TRY IT - Could the lines from the one with "file type parameters." through the end of the listing be restated exactly, with nothing else included?

INFORMATION GIVEN -
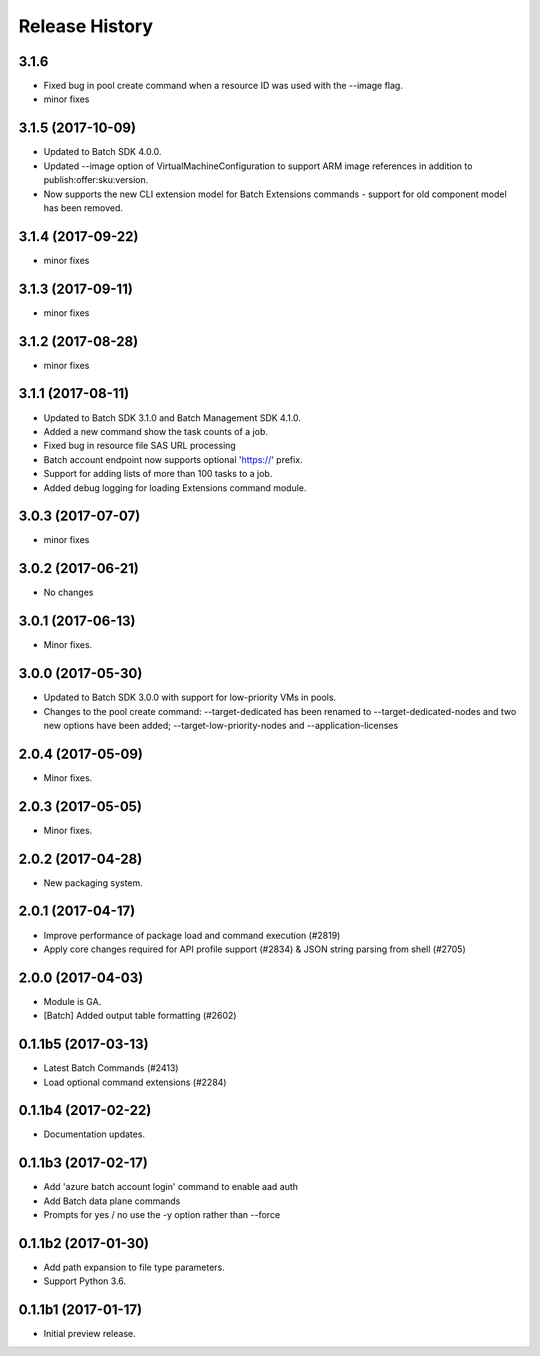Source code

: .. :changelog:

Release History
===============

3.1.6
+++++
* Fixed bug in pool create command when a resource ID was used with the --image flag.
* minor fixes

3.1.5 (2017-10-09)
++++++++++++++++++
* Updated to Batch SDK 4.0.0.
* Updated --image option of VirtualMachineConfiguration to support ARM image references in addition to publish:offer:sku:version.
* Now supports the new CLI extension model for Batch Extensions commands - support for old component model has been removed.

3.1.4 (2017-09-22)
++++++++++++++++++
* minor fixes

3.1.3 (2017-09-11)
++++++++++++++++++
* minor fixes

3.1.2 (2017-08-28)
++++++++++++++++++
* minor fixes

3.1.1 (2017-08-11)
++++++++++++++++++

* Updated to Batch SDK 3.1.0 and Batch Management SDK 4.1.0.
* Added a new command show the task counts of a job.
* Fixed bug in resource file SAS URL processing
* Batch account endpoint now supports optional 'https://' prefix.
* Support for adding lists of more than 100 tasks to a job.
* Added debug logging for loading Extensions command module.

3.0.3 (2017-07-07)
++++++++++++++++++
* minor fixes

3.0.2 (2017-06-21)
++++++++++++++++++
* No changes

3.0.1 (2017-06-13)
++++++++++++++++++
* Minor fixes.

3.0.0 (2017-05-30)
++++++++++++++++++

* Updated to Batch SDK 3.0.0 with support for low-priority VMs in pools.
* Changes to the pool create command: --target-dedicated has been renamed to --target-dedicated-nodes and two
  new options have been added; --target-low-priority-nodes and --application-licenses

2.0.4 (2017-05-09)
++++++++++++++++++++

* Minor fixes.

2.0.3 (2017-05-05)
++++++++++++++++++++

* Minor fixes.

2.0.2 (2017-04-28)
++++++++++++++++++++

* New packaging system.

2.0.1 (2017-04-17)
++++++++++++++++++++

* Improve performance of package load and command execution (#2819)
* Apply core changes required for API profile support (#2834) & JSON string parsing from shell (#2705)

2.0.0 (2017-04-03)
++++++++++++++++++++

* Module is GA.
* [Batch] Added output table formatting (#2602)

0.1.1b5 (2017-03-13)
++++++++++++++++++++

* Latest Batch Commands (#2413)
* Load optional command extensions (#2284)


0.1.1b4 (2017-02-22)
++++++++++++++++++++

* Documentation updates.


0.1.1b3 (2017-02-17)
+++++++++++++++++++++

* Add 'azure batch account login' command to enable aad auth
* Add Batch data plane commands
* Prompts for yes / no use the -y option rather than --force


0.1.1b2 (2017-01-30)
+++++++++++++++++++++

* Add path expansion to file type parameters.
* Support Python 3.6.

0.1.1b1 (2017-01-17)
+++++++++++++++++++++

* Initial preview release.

REPLY -
* Add path expansion to file type parameters.
* Support Python 3.6.

0.1.1b1 (2017-01-17)
+++++++++++++++++++++

* Initial preview release.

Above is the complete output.